• _Task requirements_: Output the listing verbatim, leaving out every picture.

Record extracts: Begin

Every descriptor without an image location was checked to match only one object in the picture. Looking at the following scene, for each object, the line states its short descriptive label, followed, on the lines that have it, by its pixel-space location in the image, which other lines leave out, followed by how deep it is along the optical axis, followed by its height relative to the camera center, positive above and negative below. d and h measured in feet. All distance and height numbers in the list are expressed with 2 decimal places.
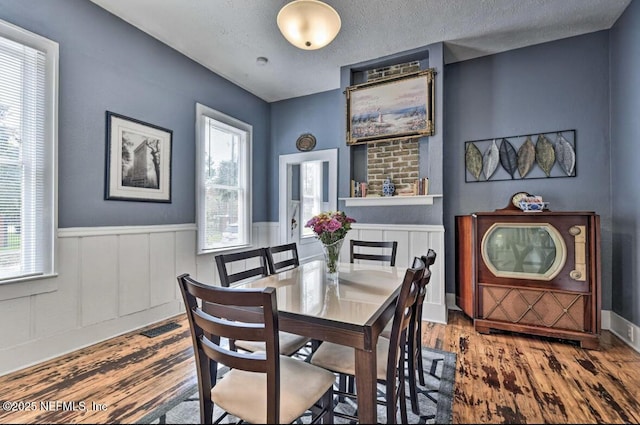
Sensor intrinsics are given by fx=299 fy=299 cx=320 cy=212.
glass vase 6.59 -0.95
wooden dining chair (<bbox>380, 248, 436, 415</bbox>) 5.56 -2.45
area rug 5.49 -3.80
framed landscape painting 11.18 +4.14
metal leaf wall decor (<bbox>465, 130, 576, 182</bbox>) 10.39 +2.08
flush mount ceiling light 6.57 +4.36
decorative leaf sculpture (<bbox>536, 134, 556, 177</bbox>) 10.51 +2.11
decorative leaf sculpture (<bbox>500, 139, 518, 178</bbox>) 10.98 +2.11
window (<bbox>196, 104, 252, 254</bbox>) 12.27 +1.44
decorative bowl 9.17 +0.24
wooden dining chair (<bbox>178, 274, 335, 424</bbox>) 3.40 -2.10
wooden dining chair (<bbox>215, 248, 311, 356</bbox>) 5.67 -1.42
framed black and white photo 9.23 +1.74
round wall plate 15.19 +3.65
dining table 3.83 -1.44
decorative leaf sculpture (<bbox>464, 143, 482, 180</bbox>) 11.53 +2.09
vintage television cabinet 8.39 -1.78
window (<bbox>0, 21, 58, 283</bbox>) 7.20 +1.50
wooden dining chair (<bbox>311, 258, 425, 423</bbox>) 4.18 -2.43
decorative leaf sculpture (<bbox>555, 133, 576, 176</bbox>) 10.28 +2.05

Record extracts: End

• _Answer section_:
Every descriptor without an image location was checked to match only one object in the picture. Looking at the following scene, for each object, the line states its short descriptive label, followed, on the lines that have it, by its pixel-space location in the image, which other lines leave out, followed by how deep it is along the optical axis, followed by its height relative to the camera center, positive above and negative below. d and h measured in feet. All distance and height numbers in the list are expressed with 2 decimal places.
Sensor intrinsics are given by fx=299 fy=299 cx=320 cy=212.
glass vase 6.59 -0.95
wooden dining chair (<bbox>380, 248, 436, 415</bbox>) 5.56 -2.45
area rug 5.49 -3.80
framed landscape painting 11.18 +4.14
metal leaf wall decor (<bbox>465, 130, 576, 182</bbox>) 10.39 +2.08
flush mount ceiling light 6.57 +4.36
decorative leaf sculpture (<bbox>536, 134, 556, 177</bbox>) 10.51 +2.11
decorative leaf sculpture (<bbox>500, 139, 518, 178</bbox>) 10.98 +2.11
window (<bbox>196, 104, 252, 254</bbox>) 12.27 +1.44
decorative bowl 9.17 +0.24
wooden dining chair (<bbox>178, 274, 335, 424</bbox>) 3.40 -2.10
wooden dining chair (<bbox>215, 248, 311, 356</bbox>) 5.67 -1.42
framed black and white photo 9.23 +1.74
round wall plate 15.19 +3.65
dining table 3.83 -1.44
decorative leaf sculpture (<bbox>464, 143, 482, 180</bbox>) 11.53 +2.09
vintage television cabinet 8.39 -1.78
window (<bbox>0, 21, 58, 283</bbox>) 7.20 +1.50
wooden dining chair (<bbox>311, 258, 425, 423</bbox>) 4.18 -2.43
decorative leaf sculpture (<bbox>555, 133, 576, 176</bbox>) 10.28 +2.05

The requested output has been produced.